Source records:
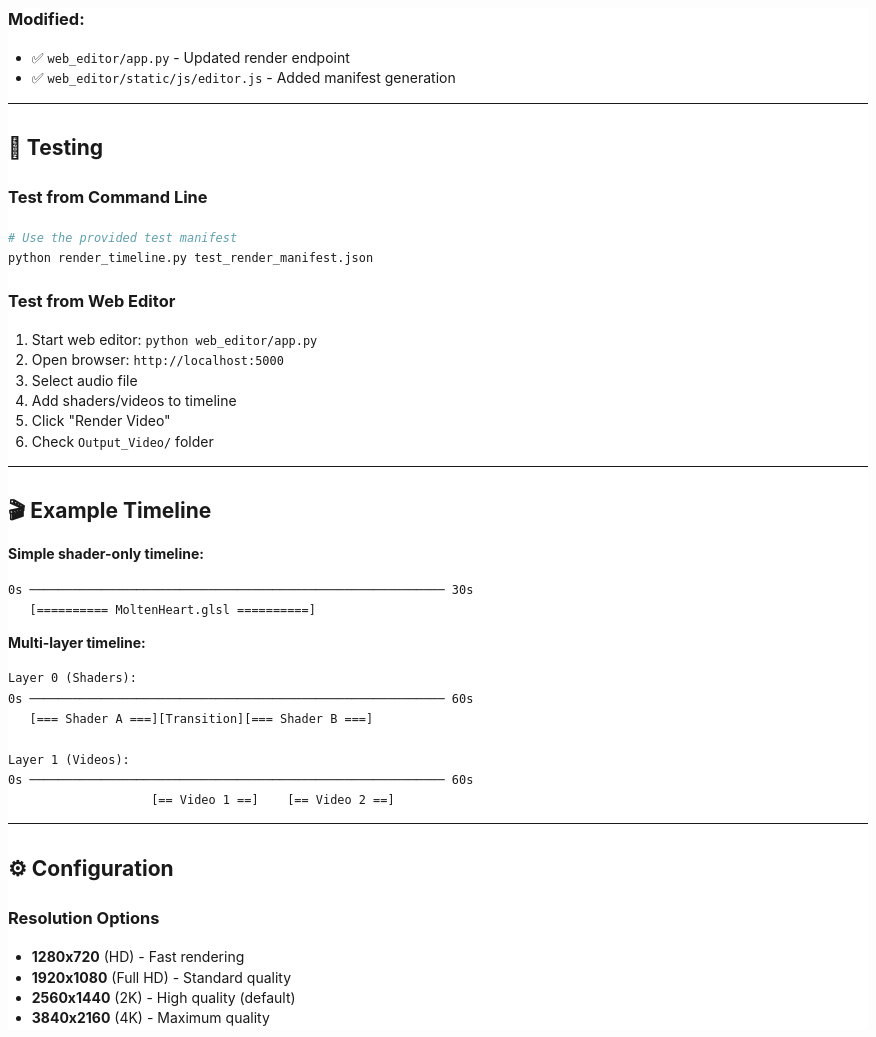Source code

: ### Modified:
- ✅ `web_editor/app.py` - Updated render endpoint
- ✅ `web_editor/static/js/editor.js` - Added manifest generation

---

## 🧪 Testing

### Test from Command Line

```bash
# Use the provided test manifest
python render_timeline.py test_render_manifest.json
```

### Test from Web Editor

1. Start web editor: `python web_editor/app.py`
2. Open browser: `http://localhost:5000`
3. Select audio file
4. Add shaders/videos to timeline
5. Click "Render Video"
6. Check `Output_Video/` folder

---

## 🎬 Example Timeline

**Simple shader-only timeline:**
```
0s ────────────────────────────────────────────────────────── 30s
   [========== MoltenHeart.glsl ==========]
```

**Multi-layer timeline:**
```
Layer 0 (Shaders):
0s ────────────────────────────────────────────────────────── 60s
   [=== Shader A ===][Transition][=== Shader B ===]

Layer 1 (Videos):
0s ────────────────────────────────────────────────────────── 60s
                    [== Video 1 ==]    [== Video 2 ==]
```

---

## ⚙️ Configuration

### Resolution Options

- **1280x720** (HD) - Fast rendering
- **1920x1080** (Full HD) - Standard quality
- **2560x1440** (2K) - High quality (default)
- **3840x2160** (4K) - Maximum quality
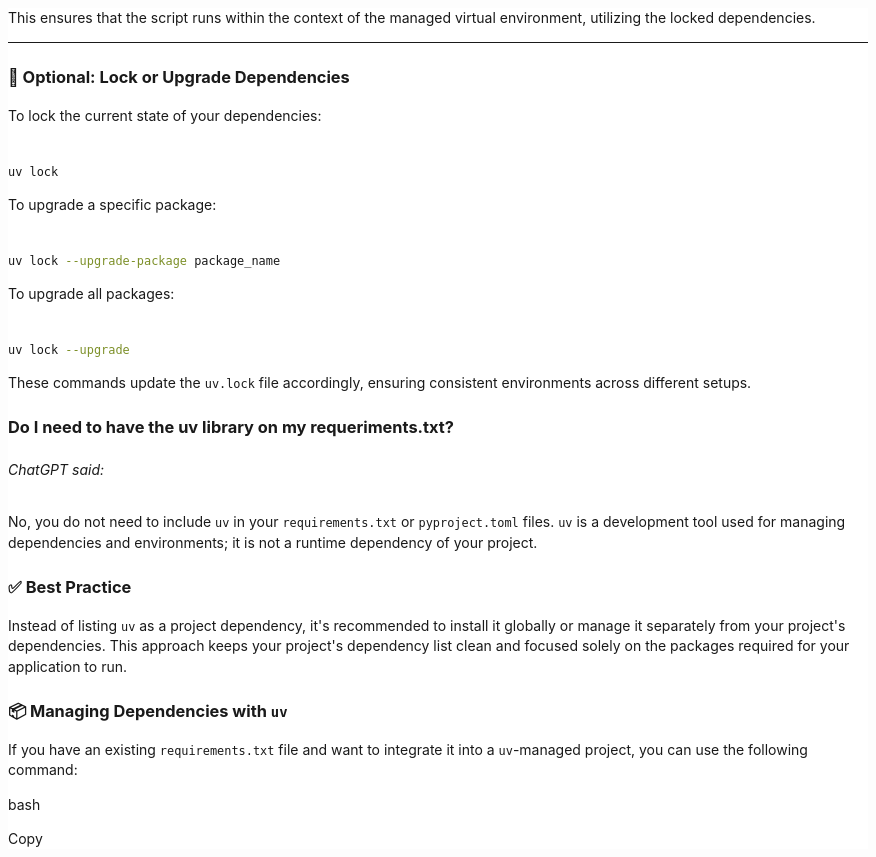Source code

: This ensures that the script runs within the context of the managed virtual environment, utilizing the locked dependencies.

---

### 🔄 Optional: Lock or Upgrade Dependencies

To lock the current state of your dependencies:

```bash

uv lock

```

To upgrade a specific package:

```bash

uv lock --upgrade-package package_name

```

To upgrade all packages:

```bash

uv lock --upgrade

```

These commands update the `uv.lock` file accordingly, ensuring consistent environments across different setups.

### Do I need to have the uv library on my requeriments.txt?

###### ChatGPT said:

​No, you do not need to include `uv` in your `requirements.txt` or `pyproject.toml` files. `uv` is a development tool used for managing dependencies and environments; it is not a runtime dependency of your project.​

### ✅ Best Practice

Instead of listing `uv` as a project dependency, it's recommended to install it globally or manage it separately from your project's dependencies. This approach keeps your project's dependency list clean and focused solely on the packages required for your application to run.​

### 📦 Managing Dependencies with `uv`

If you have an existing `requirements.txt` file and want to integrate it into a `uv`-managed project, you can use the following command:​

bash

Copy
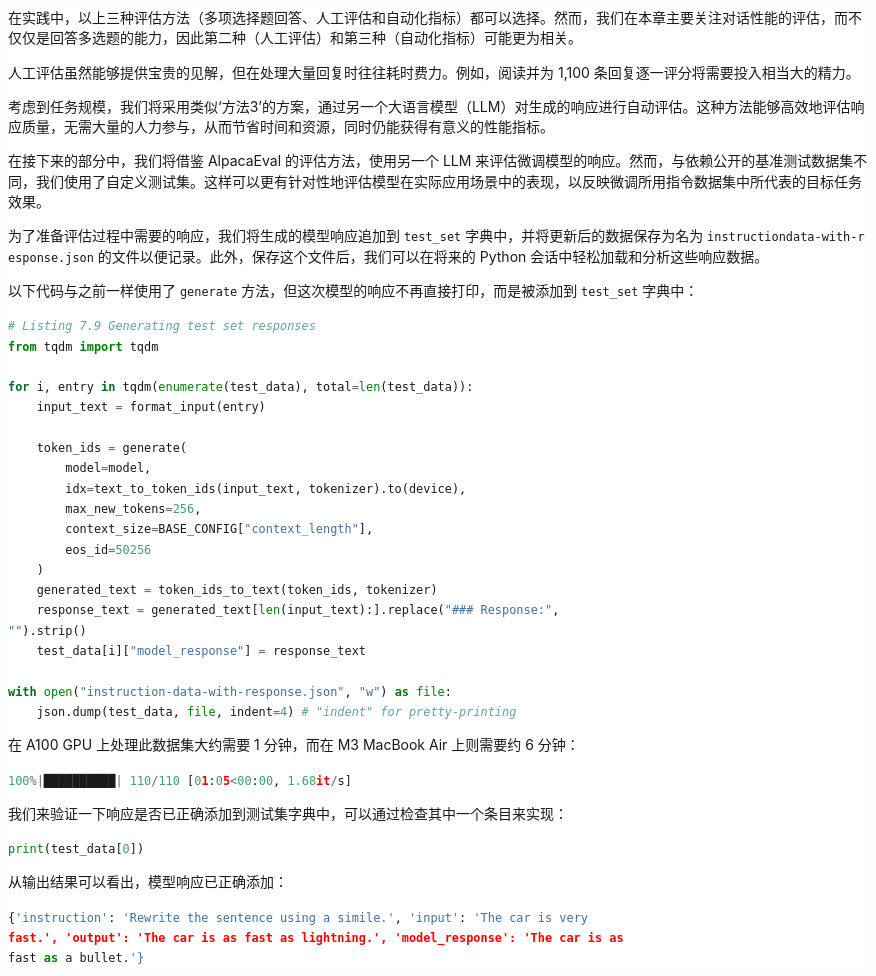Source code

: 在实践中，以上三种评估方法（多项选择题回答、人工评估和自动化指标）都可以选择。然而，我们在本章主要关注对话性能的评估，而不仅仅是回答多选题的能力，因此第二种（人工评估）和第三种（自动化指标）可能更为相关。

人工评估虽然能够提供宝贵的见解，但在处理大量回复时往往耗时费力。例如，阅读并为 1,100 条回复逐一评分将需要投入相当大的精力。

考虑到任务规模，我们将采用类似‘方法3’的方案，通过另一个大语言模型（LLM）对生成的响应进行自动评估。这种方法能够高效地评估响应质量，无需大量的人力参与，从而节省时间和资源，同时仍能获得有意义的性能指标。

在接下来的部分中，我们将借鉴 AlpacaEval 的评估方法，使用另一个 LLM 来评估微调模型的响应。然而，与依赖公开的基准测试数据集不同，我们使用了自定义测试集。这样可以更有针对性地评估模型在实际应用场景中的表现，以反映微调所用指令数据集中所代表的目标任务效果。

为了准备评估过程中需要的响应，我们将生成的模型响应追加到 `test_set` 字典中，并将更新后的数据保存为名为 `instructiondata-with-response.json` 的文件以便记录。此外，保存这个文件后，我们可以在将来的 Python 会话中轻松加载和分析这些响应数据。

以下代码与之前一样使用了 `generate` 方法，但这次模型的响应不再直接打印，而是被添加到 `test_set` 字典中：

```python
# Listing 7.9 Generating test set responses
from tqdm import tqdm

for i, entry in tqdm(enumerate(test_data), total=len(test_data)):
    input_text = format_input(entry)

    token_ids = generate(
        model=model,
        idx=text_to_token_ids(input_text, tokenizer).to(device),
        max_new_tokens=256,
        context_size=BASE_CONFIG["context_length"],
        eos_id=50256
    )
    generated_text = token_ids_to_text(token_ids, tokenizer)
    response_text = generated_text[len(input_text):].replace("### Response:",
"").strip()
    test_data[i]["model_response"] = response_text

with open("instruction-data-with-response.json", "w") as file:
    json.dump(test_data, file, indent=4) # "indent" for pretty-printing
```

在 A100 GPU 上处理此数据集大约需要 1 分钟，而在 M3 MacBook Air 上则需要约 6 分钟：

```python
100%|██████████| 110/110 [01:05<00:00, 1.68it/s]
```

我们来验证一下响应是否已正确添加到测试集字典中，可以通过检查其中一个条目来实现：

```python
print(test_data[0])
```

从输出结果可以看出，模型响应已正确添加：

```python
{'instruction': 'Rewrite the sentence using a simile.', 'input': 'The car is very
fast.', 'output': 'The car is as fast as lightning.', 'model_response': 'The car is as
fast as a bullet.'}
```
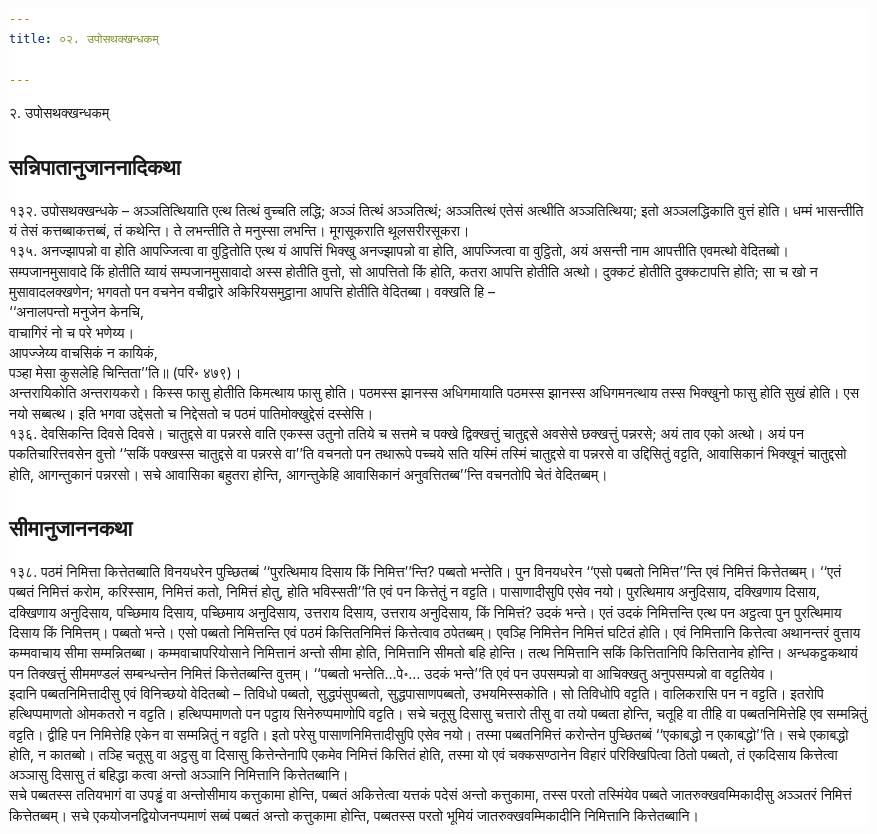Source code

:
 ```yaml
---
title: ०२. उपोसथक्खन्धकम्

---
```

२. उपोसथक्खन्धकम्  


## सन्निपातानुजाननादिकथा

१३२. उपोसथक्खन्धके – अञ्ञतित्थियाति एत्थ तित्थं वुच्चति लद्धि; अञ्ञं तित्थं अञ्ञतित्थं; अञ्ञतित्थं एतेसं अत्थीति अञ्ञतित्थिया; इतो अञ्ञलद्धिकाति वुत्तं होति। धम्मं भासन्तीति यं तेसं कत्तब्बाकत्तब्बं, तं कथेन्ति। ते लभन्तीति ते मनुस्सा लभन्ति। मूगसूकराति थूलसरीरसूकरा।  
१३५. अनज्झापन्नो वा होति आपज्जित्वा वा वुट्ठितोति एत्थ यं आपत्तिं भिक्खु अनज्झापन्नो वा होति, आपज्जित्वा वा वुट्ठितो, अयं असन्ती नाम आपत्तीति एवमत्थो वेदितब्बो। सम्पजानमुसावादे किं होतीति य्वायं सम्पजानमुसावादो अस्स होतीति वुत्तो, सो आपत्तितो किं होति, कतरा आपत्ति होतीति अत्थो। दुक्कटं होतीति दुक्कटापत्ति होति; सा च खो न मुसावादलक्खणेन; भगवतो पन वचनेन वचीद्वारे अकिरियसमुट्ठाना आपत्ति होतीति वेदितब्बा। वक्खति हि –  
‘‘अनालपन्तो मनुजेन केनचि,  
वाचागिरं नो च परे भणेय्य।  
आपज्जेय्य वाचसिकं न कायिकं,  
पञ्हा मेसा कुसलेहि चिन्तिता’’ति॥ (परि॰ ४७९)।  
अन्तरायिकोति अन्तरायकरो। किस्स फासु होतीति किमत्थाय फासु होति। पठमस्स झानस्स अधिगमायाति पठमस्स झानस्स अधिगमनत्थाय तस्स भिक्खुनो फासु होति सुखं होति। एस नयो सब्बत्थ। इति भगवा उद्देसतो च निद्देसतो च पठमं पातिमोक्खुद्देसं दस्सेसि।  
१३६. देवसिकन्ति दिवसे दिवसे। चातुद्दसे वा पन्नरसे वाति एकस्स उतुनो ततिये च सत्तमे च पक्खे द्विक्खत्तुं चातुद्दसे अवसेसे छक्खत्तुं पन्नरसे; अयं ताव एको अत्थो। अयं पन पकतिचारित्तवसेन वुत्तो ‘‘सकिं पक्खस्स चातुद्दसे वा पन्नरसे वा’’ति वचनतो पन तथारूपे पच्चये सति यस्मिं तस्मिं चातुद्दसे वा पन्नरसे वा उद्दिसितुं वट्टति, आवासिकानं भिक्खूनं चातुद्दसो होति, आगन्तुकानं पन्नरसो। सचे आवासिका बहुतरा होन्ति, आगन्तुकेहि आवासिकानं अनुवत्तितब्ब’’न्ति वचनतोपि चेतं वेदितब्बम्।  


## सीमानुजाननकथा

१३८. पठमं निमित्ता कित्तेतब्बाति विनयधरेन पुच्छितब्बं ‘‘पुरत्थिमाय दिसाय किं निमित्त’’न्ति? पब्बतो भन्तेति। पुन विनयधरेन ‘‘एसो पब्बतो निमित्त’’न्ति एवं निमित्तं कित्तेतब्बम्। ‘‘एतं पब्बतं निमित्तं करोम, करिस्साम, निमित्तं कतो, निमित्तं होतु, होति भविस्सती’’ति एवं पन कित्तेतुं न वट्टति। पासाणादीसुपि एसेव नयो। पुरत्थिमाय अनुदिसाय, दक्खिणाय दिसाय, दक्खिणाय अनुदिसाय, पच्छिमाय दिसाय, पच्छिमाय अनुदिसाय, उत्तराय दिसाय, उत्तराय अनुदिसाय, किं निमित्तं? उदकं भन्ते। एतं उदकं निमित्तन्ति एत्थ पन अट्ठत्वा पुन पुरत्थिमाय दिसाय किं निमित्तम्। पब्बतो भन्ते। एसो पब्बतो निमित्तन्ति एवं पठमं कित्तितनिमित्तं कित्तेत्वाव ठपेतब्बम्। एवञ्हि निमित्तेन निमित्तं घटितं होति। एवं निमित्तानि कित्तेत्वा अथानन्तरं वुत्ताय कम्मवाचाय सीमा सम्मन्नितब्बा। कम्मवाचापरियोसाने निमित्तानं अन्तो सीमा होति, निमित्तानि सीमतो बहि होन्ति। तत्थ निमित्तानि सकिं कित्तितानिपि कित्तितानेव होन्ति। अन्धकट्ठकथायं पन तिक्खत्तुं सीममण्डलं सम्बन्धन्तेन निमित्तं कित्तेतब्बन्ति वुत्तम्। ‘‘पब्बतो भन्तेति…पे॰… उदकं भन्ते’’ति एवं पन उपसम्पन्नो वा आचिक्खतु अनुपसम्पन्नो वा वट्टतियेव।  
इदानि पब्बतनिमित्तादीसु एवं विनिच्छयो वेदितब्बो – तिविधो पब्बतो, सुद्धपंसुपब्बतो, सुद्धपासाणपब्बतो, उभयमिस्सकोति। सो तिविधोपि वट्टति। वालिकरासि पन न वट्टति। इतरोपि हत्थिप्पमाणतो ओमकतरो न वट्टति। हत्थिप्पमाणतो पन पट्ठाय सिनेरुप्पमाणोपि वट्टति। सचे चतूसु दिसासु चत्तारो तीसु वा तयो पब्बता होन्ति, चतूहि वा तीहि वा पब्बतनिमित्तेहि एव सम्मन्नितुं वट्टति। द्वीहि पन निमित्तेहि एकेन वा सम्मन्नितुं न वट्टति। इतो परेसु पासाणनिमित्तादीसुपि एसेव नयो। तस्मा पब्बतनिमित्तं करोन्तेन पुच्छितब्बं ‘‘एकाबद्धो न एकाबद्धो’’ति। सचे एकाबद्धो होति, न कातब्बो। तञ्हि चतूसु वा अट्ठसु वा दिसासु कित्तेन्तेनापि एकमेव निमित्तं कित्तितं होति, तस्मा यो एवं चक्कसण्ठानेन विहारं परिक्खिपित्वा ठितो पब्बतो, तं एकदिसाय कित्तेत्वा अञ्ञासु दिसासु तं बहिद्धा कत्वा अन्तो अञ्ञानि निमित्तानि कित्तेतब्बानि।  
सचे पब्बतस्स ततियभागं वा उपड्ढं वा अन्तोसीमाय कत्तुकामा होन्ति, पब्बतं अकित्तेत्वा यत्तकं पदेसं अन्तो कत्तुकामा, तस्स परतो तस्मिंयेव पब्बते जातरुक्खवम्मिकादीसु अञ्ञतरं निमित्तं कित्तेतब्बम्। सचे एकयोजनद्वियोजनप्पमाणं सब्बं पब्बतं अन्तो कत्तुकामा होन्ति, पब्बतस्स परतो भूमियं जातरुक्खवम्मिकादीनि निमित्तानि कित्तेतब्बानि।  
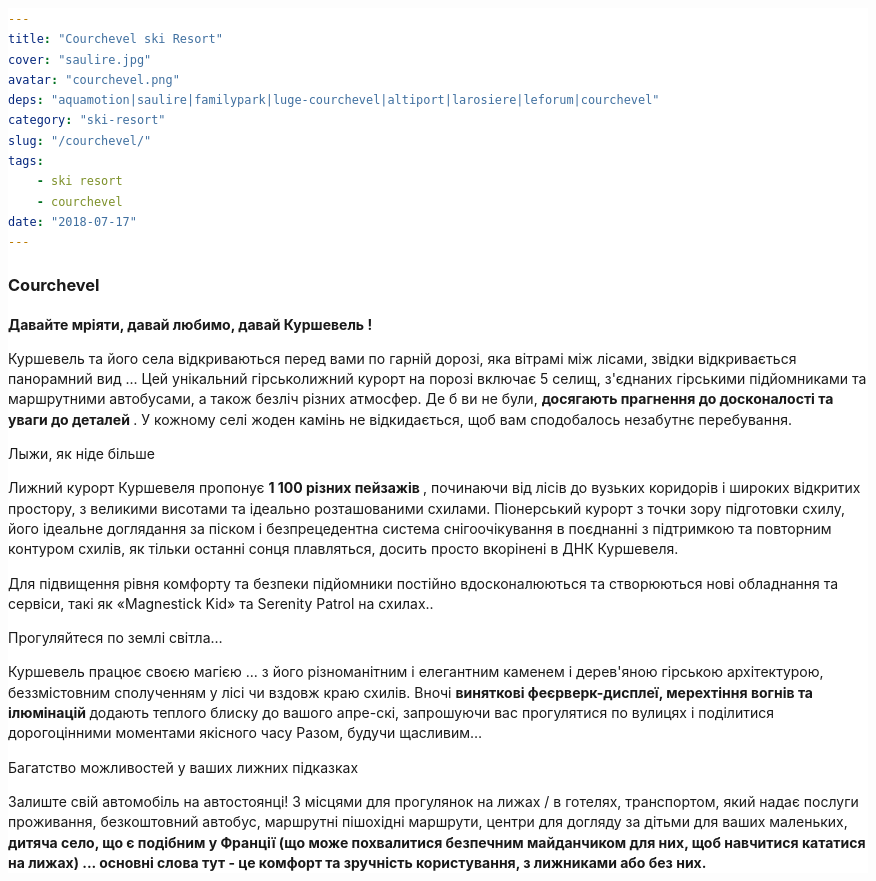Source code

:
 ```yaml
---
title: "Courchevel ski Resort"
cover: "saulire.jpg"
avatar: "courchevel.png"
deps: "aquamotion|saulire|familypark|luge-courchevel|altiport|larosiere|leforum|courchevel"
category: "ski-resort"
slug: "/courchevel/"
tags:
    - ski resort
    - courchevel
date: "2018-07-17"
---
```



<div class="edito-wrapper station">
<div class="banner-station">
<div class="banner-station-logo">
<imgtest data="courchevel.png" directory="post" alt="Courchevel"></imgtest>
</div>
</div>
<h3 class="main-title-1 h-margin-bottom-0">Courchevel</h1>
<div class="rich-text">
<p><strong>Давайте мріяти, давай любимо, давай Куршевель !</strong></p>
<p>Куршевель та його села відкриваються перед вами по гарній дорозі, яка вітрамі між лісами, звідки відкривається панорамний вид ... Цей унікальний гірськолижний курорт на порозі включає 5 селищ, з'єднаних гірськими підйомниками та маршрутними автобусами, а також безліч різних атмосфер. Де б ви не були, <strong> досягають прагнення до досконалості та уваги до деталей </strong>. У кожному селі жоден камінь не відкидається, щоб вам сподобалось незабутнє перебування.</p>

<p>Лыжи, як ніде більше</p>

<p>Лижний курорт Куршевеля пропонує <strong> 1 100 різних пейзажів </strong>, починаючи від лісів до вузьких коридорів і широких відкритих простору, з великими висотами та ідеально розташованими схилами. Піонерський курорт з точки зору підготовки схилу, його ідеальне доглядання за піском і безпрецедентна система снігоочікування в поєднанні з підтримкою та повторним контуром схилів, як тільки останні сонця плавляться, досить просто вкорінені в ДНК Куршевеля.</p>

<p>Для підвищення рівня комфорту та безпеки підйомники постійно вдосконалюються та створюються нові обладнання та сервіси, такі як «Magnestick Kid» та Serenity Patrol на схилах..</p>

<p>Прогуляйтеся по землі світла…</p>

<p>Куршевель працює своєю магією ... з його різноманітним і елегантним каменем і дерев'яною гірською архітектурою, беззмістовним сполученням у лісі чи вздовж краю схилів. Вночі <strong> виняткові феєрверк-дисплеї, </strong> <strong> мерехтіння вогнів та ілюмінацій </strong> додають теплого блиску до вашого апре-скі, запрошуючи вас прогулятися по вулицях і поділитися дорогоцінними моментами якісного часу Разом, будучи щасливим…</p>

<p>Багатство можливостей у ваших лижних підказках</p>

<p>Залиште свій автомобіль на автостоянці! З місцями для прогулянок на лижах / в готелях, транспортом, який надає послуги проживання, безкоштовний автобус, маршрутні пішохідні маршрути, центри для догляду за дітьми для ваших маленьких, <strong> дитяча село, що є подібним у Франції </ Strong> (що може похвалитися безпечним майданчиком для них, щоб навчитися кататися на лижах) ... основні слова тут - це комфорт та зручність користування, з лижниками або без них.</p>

● **Required action**:
Set down word for word the lines from the opening of the entries above through the line that contains "These commands update", and omit every picture.

● **Answer section**:
Source code

: ### Modified:
- ✅ `web_editor/app.py` - Updated render endpoint
- ✅ `web_editor/static/js/editor.js` - Added manifest generation

---

## 🧪 Testing

### Test from Command Line

```bash
# Use the provided test manifest
python render_timeline.py test_render_manifest.json
```

### Test from Web Editor

1. Start web editor: `python web_editor/app.py`
2. Open browser: `http://localhost:5000`
3. Select audio file
4. Add shaders/videos to timeline
5. Click "Render Video"
6. Check `Output_Video/` folder

---

## 🎬 Example Timeline

**Simple shader-only timeline:**
```
0s ────────────────────────────────────────────────────────── 30s
   [========== MoltenHeart.glsl ==========]
```

**Multi-layer timeline:**
```
Layer 0 (Shaders):
0s ────────────────────────────────────────────────────────── 60s
   [=== Shader A ===][Transition][=== Shader B ===]

Layer 1 (Videos):
0s ────────────────────────────────────────────────────────── 60s
                    [== Video 1 ==]    [== Video 2 ==]
```

---

## ⚙️ Configuration

### Resolution Options

- **1280x720** (HD) - Fast rendering
- **1920x1080** (Full HD) - Standard quality
- **2560x1440** (2K) - High quality (default)
- **3840x2160** (4K) - Maximum quality
Source code

: This ensures that the script runs within the context of the managed virtual environment, utilizing the locked dependencies.

---

### 🔄 Optional: Lock or Upgrade Dependencies

To lock the current state of your dependencies:

```bash

uv lock

```

To upgrade a specific package:

```bash

uv lock --upgrade-package package_name

```

To upgrade all packages:

```bash

uv lock --upgrade

```

These commands update the `uv.lock` file accordingly, ensuring consistent environments across different setups.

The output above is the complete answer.